Carmit Hazay
Bar-Ilan University

David Heath
University of Illinois Urbana-Champaign

Vladimir Kolesnikov
Georgia Institute of Technology

Muthuramakrishnan Venkitasubramaniam
Ligero Inc.

Yibin Yang
Georgia Institute of Technology

Keywords: Zero-Knowledge, Disjunctions, and VOLE-Based ZK.

Abstract

In the Zero-Knowledge Proof (ZKP) of a disjunctive statement, P and V agree on B fan-in 2 circuits C₀, ..., C_B-1 over a field F; each circuit has n_in inputs, n_x multiplications, and one output. P’s goal is to demonstrate the knowledge of a witness (id ∈ [B], w ∈ F^n_in), s.t. C_id(w) = 0 where neither w nor id is revealed. Disjunctive statements are effective, for example, in implementing ZKP based on sequential execution of CPU steps.

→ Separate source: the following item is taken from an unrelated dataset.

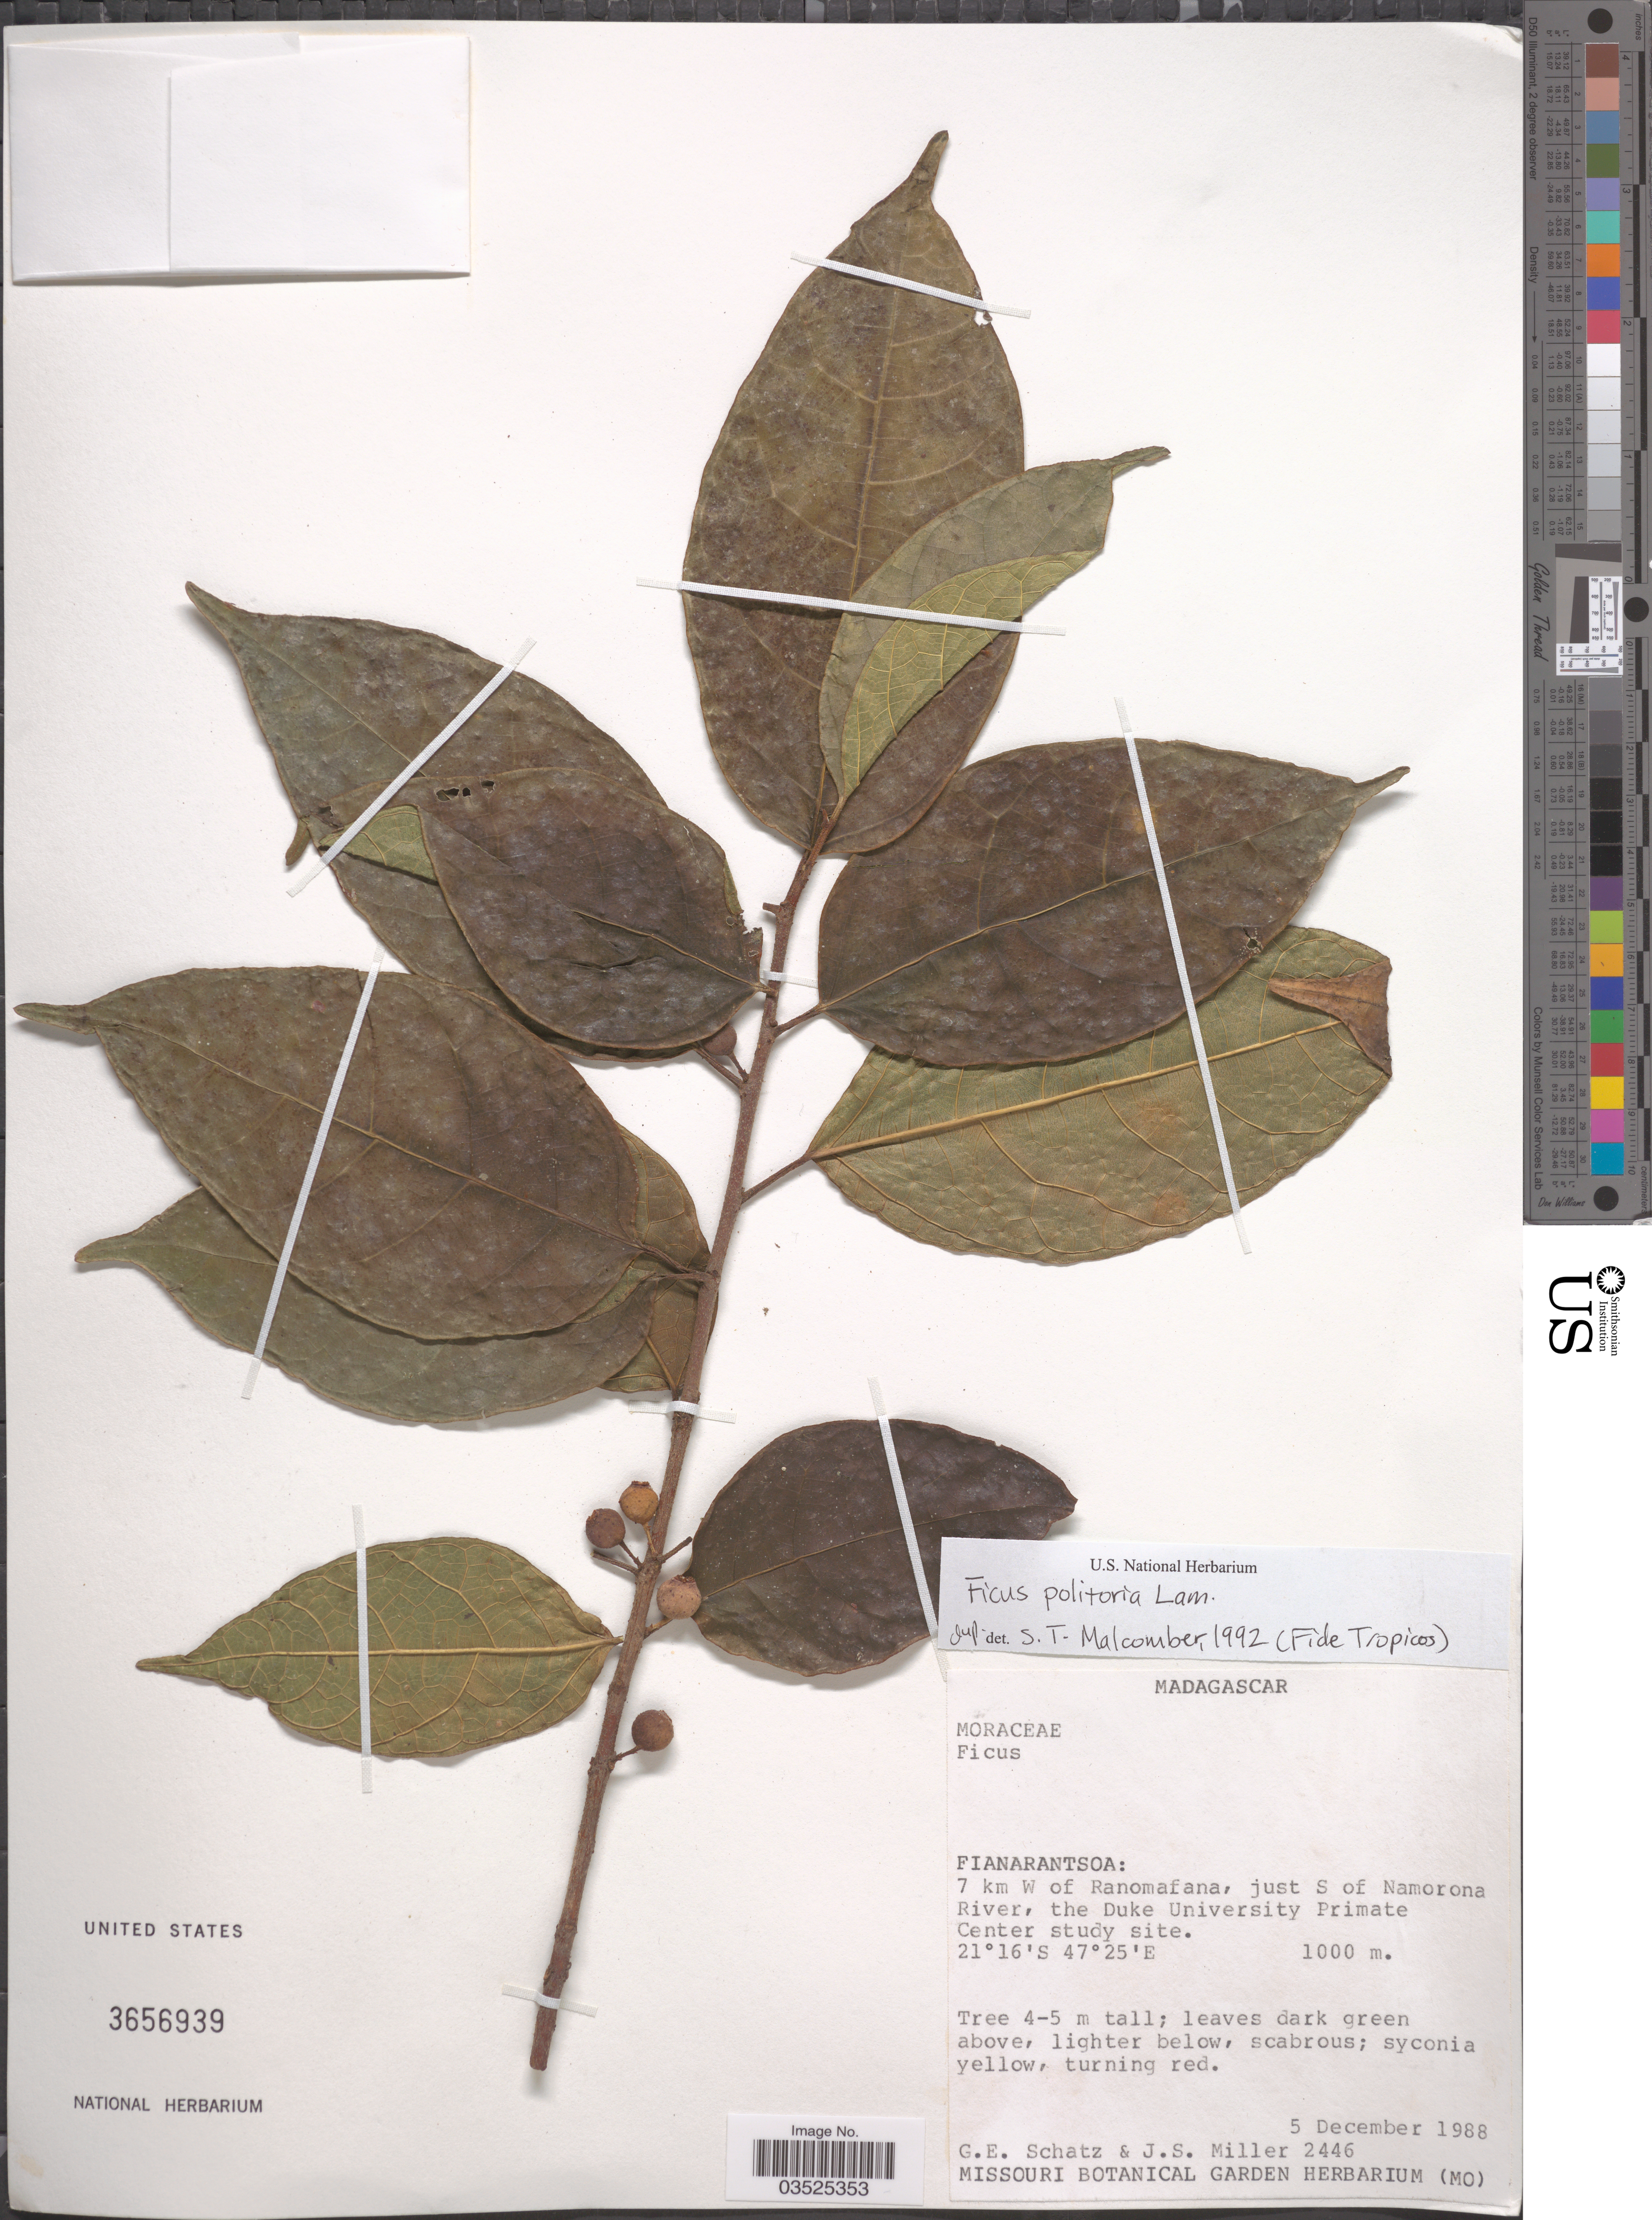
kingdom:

This paper studies ZKP (of knowledge) protocols over disjunctive statements based on Vector OLE. Denoting by λ the statistical security parameter and let ρ = max{log |F|, λ}, the previous state-of-the-art protocol Robin (Yang et al. CCS' 23) required (n_in + 3n_x)log |F| + O(ρB) bits of communication with O(1) rounds, and Mac'n'Cheese (Baum et al. CRYPTO' 21) required (n_in + n_x)log |F| + 2n_xρ + O(ρ log B) bits of communication with O(log B) rounds, both in the VOLE-hybrid model.

Our novel protocol LogRobin++ achieves the same functionality at the cost of (n_in + n_x)log |F| + O(ρ log B) bits of communication with O(1) rounds in the VOLE-hybrid model. Crucially, LogRobin++ takes advantage of two new techniques — (1) an O(log B)-overhead approach to prove in ZK that an IT-MAC commitment vector contains a zero; and (2) the realization of VOLE-based ZK over a disjunctive statement, where P commits only to w and multiplication outputs of C_id(w) (as opposed to prior work where P commits to w and all three wires that are associated with each multiplication gate).

We implemented LogRobin++ over Boolean (i.e., F₂) and arithmetic (i.e., F_2⁶¹-1) fields. In our experiments, including the cost of generating VOLE correlations, LogRobin++ achieved up to 170× optimization over Robin in communication, resulting in up to 7× (resp. 3×) wall-clock time improvements in a WAN-like (resp. LAN-like) setting.